Estonian musical group

Facelift Deer is an alternative rock band from Pärnu, Estonia.

Facelift Deer was formed in 2010 by a former guitarist/vocalist Gertrud Luhaoja and Aap-Eerik Lai. After a few months of playing stoner rock, Paal Piller joined the band with singer Erko Elblaus following shortly after. Two singles, now more alternative than stoner rock, “Eiffel” and “Harlequin” were released and well received in the hometown's music scene. After the short burst of small-town success there came a realization that the band's progress had died along with it.
Soon Erko Elblaus and Gertrud Luhaoja were replaced by Rasmus Rändvee and Karl Kallas respectively. In 2011, Facelift Deer took part in a nationwide band contest “Noortebänd” but didn't have major success due to inexperience of playing live. This motivated band to work even harder and soon the first single “Brothers” was released, which was named “Best new demo” by nationwide radio station R2.

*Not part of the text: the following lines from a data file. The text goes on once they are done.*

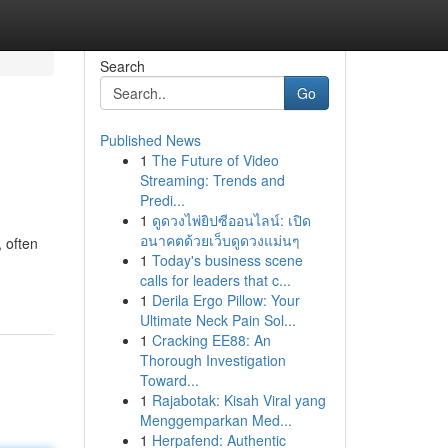
Search
Go
Published News
1
The Future of Video
Streaming: Trends and
Predi...
1
ดูดวงไพ่ยิปซีออนไลน์: เปิด
อนาคตด้วยเว็บดูดวงแม่นๆ
 often
1
Today's business scene
calls for leaders that c...
1
Derila Ergo Pillow: Your
Ultimate Neck Pain Sol...
1
Cracking EE88: An
Thorough Investigation
Toward...
1
Rajabotak: Kisah Viral yang
Menggemparkan Med...
1
Herpafend: Authentic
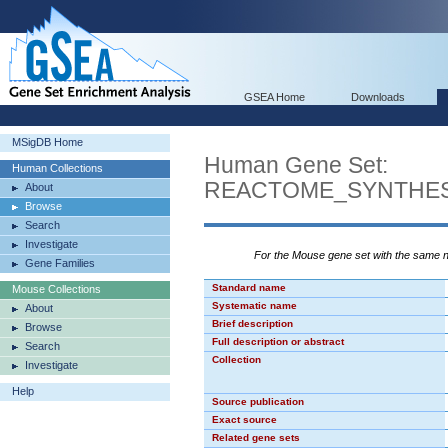
GSEA Home
Downloads
MSigDB Home
Human Gene Set:
Human Collections
REACTOME_SYNTHES
About
Browse
Search
Investigate
For the Mouse gene set with the same
Gene Families
Standard name
Mouse Collections
Systematic name
About
Brief description
Browse
Full description or abstract
Search
Collection
Investigate
Help
Source publication
Exact source
Related gene sets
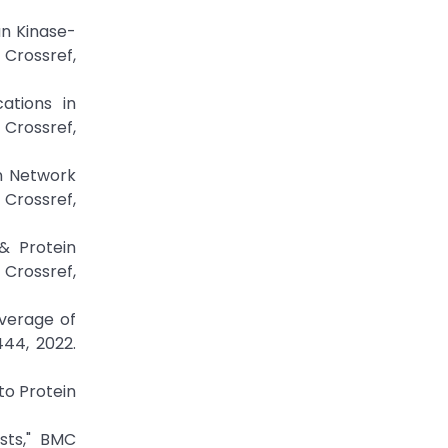
an Kinase-
ossref,
ations in
rossref,
on Network
Crossref,
& Protein
Crossref,
overage of
444, 2022.
to Protein
sts," BMC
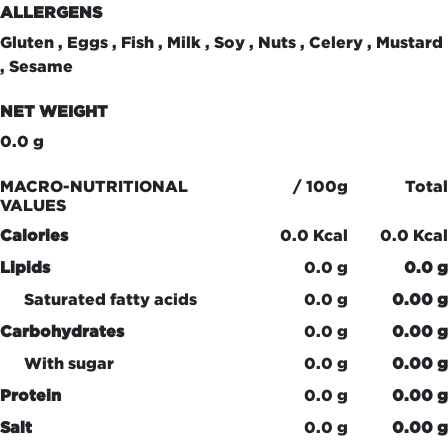
ALLERGENS
Gluten , Eggs , Fish , Milk , Soy , Nuts , Celery , Mustard
, Sesame
NET WEIGHT
0.0 g
MACRO-NUTRITIONAL
/ 100g
Total
VALUES
Calories
0.0 Kcal
0.0 Kcal
Lipids
0.0 g
0.0 g
Saturated fatty acids
0.0 g
0.00 g
Carbohydrates
0.0 g
0.00 g
With sugar
0.0 g
0.00 g
Protein
0.0 g
0.00 g
Salt
0.0 g
0.00 g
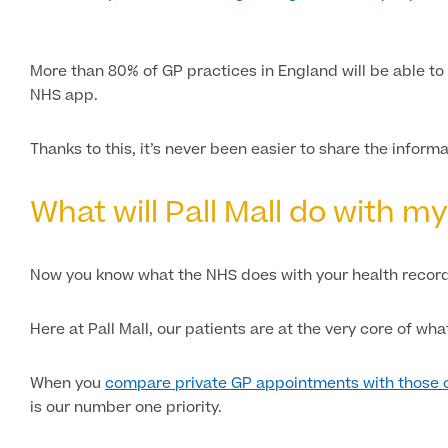
More than 80% of GP practices in England will be able to 
NHS app.
Thanks to this, it’s never been easier to share the inform
What will Pall Mall do with m
Now you know what the NHS does with your health record
Here at Pall Mall, our patients are at the very core of wha
When you
compare private GP appointments with those 
is our number one priority.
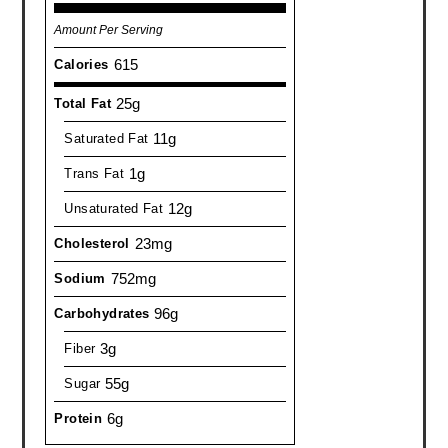
Amount Per Serving
615
Calories
25g
Total Fat
11g
Saturated Fat
1g
Trans Fat
12g
Unsaturated Fat
23mg
Cholesterol
752mg
Sodium
96g
Carbohydrates
3g
Fiber
55g
Sugar
6g
Protein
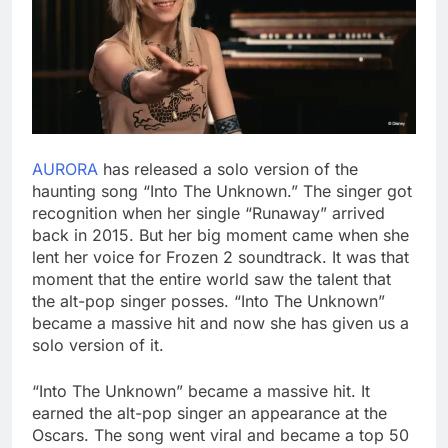
AURORA
has released a solo version of the
haunting song “Into The Unknown.” The singer got
recognition when her single “Runaway” arrived
back in 2015. But her big moment came when she
lent her voice for Frozen 2 soundtrack. It was that
moment that the entire world saw the talent that
the alt-pop singer posses. “Into The Unknown”
became a massive hit and now she has given us a
solo version of it.
“Into The Unknown” became a massive hit. It
earned the alt-pop singer an appearance at the
Oscars. The song went viral and became a top 50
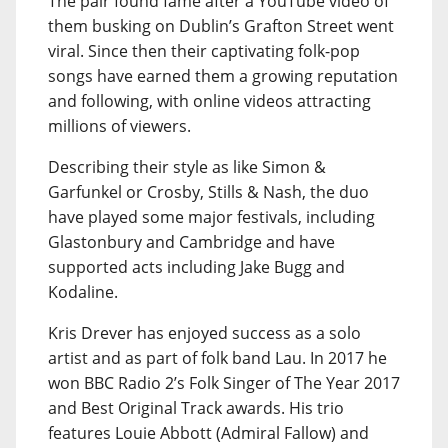
The pair found fame after a YouTube video of
them busking on Dublin’s Grafton Street went
viral. Since then their captivating folk-pop
songs have earned them a growing reputation
and following, with online videos attracting
millions of viewers.
Describing their style as like Simon &
Garfunkel or Crosby, Stills & Nash, the duo
have played some major festivals, including
Glastonbury and Cambridge and have
supported acts including Jake Bugg and
Kodaline.
Kris Drever has enjoyed success as a solo
artist and as part of folk band Lau. In 2017 he
won BBC Radio 2’s Folk Singer of The Year 2017
and Best Original Track awards. His trio
features Louie Abbott (Admiral Fallow) and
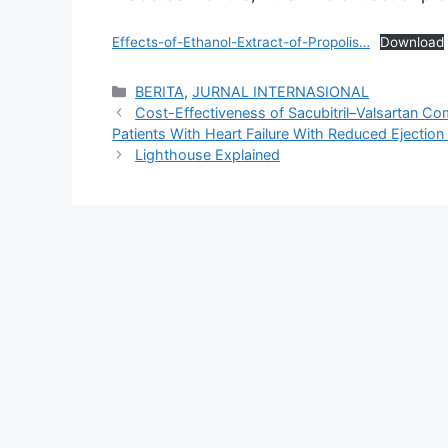
Effects-of-Ethanol-Extract-of-Propolis…
Download
Categories
BERITA
,
JURNAL INTERNASIONAL
Cost-Effectiveness of Sacubitril–Valsartan Co
Patients With Heart Failure With Reduced Ejection
Lighthouse Explained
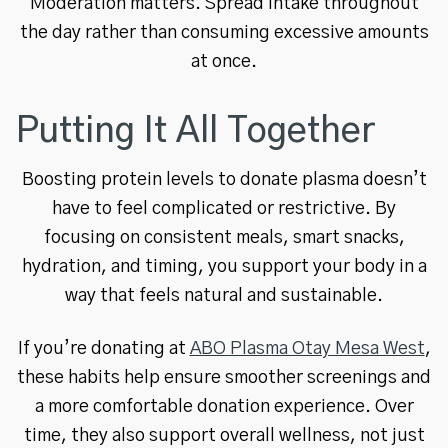
Moderation matters. Spread intake throughout
the day rather than consuming excessive amounts
at once.
Putting It All Together
Boosting protein levels to donate plasma doesn’t
have to feel complicated or restrictive. By
focusing on consistent meals, smart snacks,
hydration, and timing, you support your body in a
way that feels natural and sustainable.
If you’re donating at
ABO Plasma Otay Mesa West
,
these habits help ensure smoother screenings and
a more comfortable donation experience. Over
time, they also support overall wellness, not just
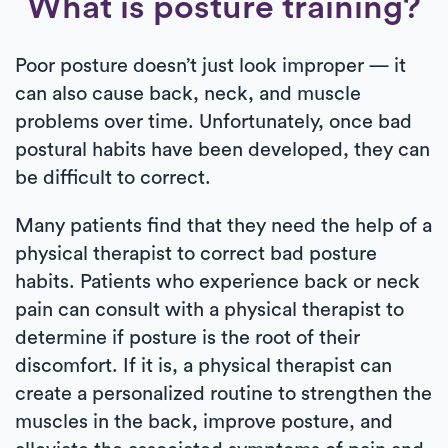
What is posture training?
Poor posture doesn’t just look improper — it
can also cause back, neck, and muscle
problems over time. Unfortunately, once bad
postural habits have been developed, they can
be difficult to correct.
Many patients find that they need the help of a
physical therapist to correct bad posture
habits. Patients who experience back or neck
pain can consult with a physical therapist to
determine if posture is the root of their
discomfort. If it is, a physical therapist can
create a personalized routine to strengthen the
muscles in the back, improve posture, and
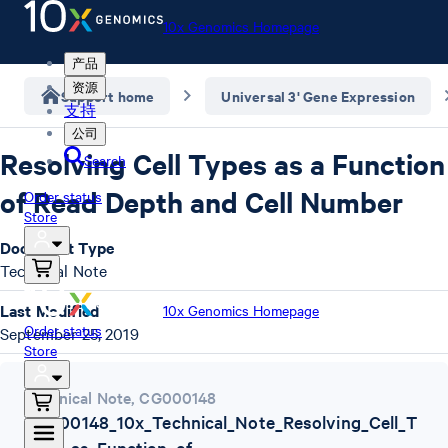
10x Genomics Homepage
产品
资源
Support home
Universal 3' Gene Expression
支持
公司
Resolving Cell Types as a Function
Search
of Read Depth and Cell Number
Order status
Store
Document Type
Technical Note
Last Modified
10x Genomics Homepage
Order status
September 25, 2019
Store
Technical Note
,
CG000148
CG000148_10x_Technical_Note_Resolving_Cell_T
ypes_as_Function_of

In the end of 2012 they had another go at the contest “Noortebänd”, only to quit it early due to Rändvee's success in Estonian Pop Idol. This solo success created tension among band members. As Rasmus continued towards the finals, the band kept on working on new material and submitted the single “Dance” to the Eesti Laul – Estonian finals for Eurovision Song Contest. “Dance” was first performed in the final of Pop Idol where Rändvee won the title and an album deal with Universal Music. This success was continued by reaching the 8th place in “Eesti Laul” with “Dance”. A series of concerts began and at the same time the band started working on an album. In the summer of 2013 the recording process started with the producer Sethh, which resulted in a self-titled album in cooperation with Universal Music. The album received two awards in the Estonian Music Awards contest - "Best newcomer" & "Best Rock Album".